National Trust calls for more time to consider plans to widen Great Western Highway

UPGRADE: The Great Western Highway seen from Hassans Walls and (inset) then acting PM Michael McCormack, Bathurst MP Paul Toole and Alistair Lunn, Transport for NSW, at an update on the highway plans last year.
UPGRADE: The Great Western Highway seen from Hassans Walls and (inset) then acting PM Michael McCormack, Bathurst MP Paul Toole and Alistair Lunn, Transport for NSW, at an update on the highway plans last year.

THE National Trust has called for more time to consider part of the multi-billion dollar plans to widen the Great Western Highway.

NSW branch president Neil Wykes has written to new Transport Minister David Elliott pointing to a possible breach of legislation by Transport for NSW, which had extended the consultation/feedback deadline for the Little Hartley to Lithgow section over the Christmas/new year break.

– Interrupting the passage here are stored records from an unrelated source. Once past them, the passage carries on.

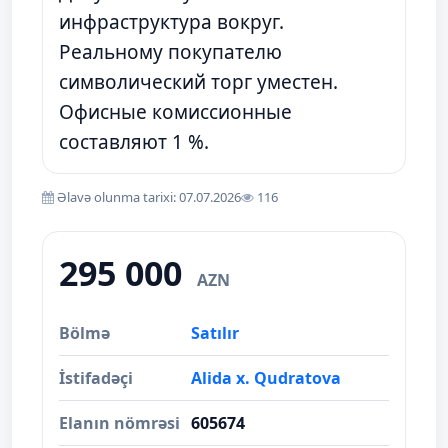
инфраструктура вокруг.
Реальному покупателю
символический торг уместен.
Офисные комиссионные
составляют 1 %.
Əlavə olunma tarixi: 07.07.2026
116
295 000
AZN
Bölmə
Satılır
İstifadəçi
Alida x. Qudratova
Elanın nömrəsi
605674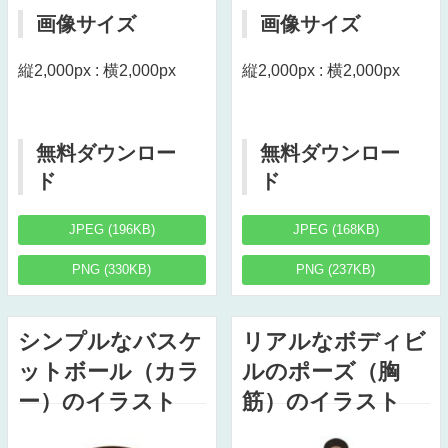
画像サイズ
画像サイズ
縦2,000px : 横2,000px
縦2,000px : 横2,000px
無料ダウンロー
無料ダウンロー
ド
ド
JPEG (196KB)
JPEG (168KB)
PNG (330KB)
PNG (237KB)
シンプルなバスケ
リアルなボディビ
ットボール（カラ
ルのポーズ（胸
ー）のイラスト
筋）のイラスト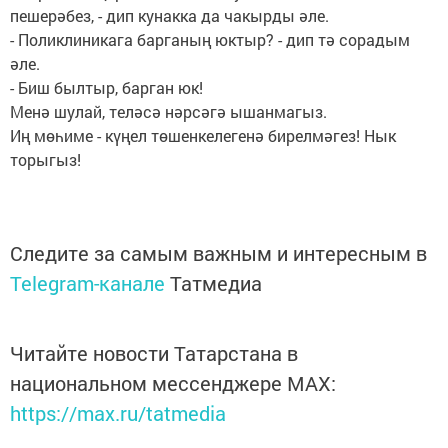
пешерәбез, - дип кунакка да чакырды әле.
- Поликлиникага барганың юктыр? - дип тә сорадым
әле.
- Биш былтыр, барган юк!
Менә шулай, теләсә нәрсәгә ышанмагыз.
Иң мөһиме - күңел төшенкелегенә бирелмәгез! Нык
торыгыз!
Следите за самым важным и интересным в
Telegram-канале
Татмедиа
Читайте новости Татарстана в
национальном мессенджере MАХ:
https://max.ru/tatmedia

The Little Hartley to Lithgow road widening makes up part of the project to duplicate the highway from Katoomba to Lithgow, which also includes plans for a tunnel under Blackheath and Mount Victoria.

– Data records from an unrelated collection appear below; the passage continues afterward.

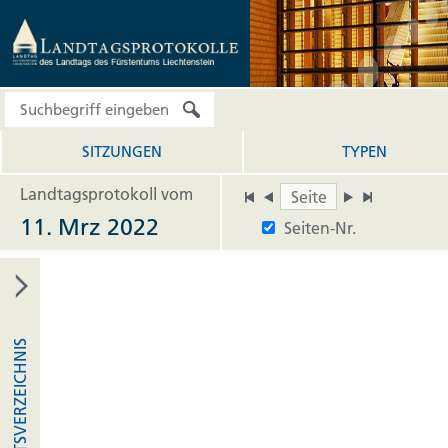
SITZUNGEN
TYPEN
Landtagsprotokoll vom
11. Mrz 2022
Seiten-Nr.
INHALTSVERZEICHNIS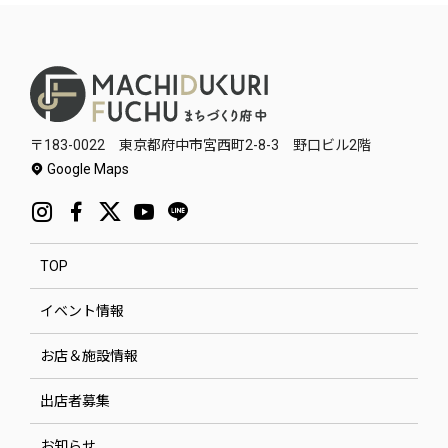
〒183-0022 東京都府中市宮西町2-8-3 野口ビル2階
Google Maps
TOP
イベント情報
お店＆施設情報
出店者募集
お知らせ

The NSW Government has released designs for the 1.2km duplication at Medlow Bath and that work is expected to start late this year.

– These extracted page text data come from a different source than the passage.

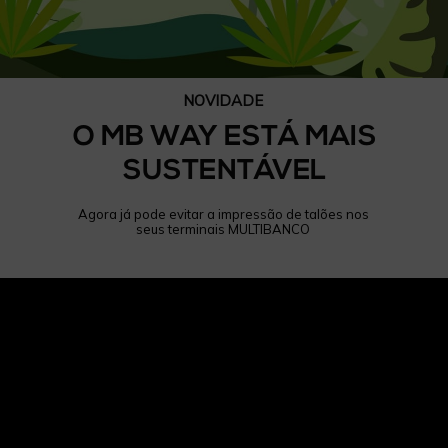
NOVIDADE
O MB WAY ESTÁ MAIS
SUSTENTÁVEL
Agora já pode evitar a impressão de talões nos
seus terminais MULTIBANCO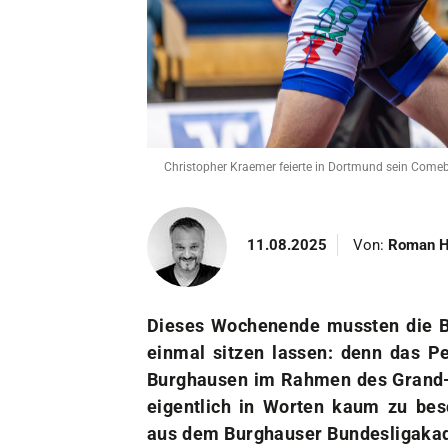
Unser Verein
Der Verein
Das sind wir
Jobs
Sportstätten
Christopher Kraemer feierte in Dortmund sein Comeb
11.08.2025
Von:
Roman H
Dieses Wochenende mussten die Bu
einmal sitzen lassen: denn das P
Burghausen im Rahmen des Grand-P
eigentlich in Worten kaum zu besc
aus dem Burghauser Bundesligakade
Start oder im Laufe des Turniers.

Transport for NSW initially released its review of environmental factors (REF) for the western part of the highway upgrade plans (from Little Hartley to Lithgow) in November, with consultation open for four weeks until December 21.

This was later extended until January 16.

In writing to Mr Elliott, Mr Wykes pointed out that the Environmental Protection and Assessment Act "explicitly prohibits public exhibition of projects between December 20 and January 10 (inclusive)".

Mr Wykes also noted that the REF was 2500 pages long and was accompanied by 17 technical studies.

"An extension of the Christmas/new year close-down period is both in breach of the Act and is fundamentally opposed to the concepts of equitable and fair community consultation," he said.

"It is a denial of natural justice to have such an unreasonable shortness of exhibition period given the sheer size of the project, volume of material and significance of the places the proposal will impact."

He said these places include the Hartley Valley landscape conservation area, "a cultural landscape with remarkable natural, built and indigenous heritage value recognised by the National Trust 35 years ago and listed on our National Trust register".

The REF canvasses plans to upgrade the 14-kilometre stretch, which would include five new bridges, major reworking of intersections with Jenolan Caves Road and Coxs River Road and an additional lane westbound up River Lett hill.

A Transport for NSW spokeswoman said the timeline for feedback was extended until January 16 to accommodate the community.

The spokeswoman said Transport for NSW has also offered local councils additional time for submissions and would welcome a discussion with the National Trust (NSW).